Three Ways Performance Management Is Getting Interesting

Companies are experimenting with ways to make it more valid, fair, useful and cost-effective.

Three promising changes include radically simplified ratings, cost-effective calibration and crowd-sourced feedback.

Gerald Ledford, senior research scientist, Center for Effective Organizations (CEO), Marshall School of Business, University of Southern California

Performance management is a favorite target of critics from the bookstore to the blogosphere. Calls for abandoning performance appraisals are shrill, but companies are not listening. A recent study by my colleagues Ed Lawler, George Benson, and Michael McDermott found that every one of over 100 large companies studied had a performance management system – the same result as 10 years earlier.

As long as managers have limited resources, they will need to determine who gets more of the available rewards and who gets less -- or none. There is simply no alternative to sound performance management for making personnel decisions on matters such as pay raises, promotions and developmental opportunities.  

That said, performance management practices are evolving. We see three types of changes that are especially promising.

Radically Simplified Ratings

Complex rating schemes are still common, enabled by software that forces supervisors to rate employees on multiple factors and instantly tabulates results. One defense contractor uses a 150-point rating scheme (15 factors with 10-point rating scales). The system is a monument to false precision. Managers cannot defend the differences in ratings that take so much time and energy to generate. Moreover, complex ratings make little sense in an era of 3% average annual pay increases. The differences in ratings do not lead to meaningful differences in consequences, yet they foster ill will among employees.   

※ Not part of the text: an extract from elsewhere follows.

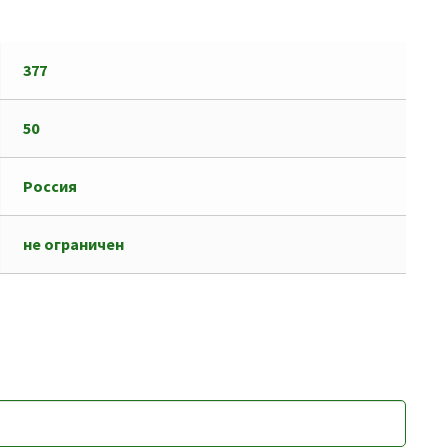
377
50
Россия
не ограничен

In response, many firms are now radically simplifying their ratings. Validity increases as ratings become fewer and simpler. Firms may require only a single summary score, often on a three-point rating scale. Among the many labels for points on the scale, my favorites are “Walks on Water,” “Swims,” and “Sinking.” Supervisor-subordinate conversations can focus on what did employees did, how well did they did it and what can they do to improve next year – rather than on complex ratings. Moreover, meaningful rewards can be preserved for top performers. For example, one engineering company grants raises that automatically are twice as high for those in the top category as those in the middle category.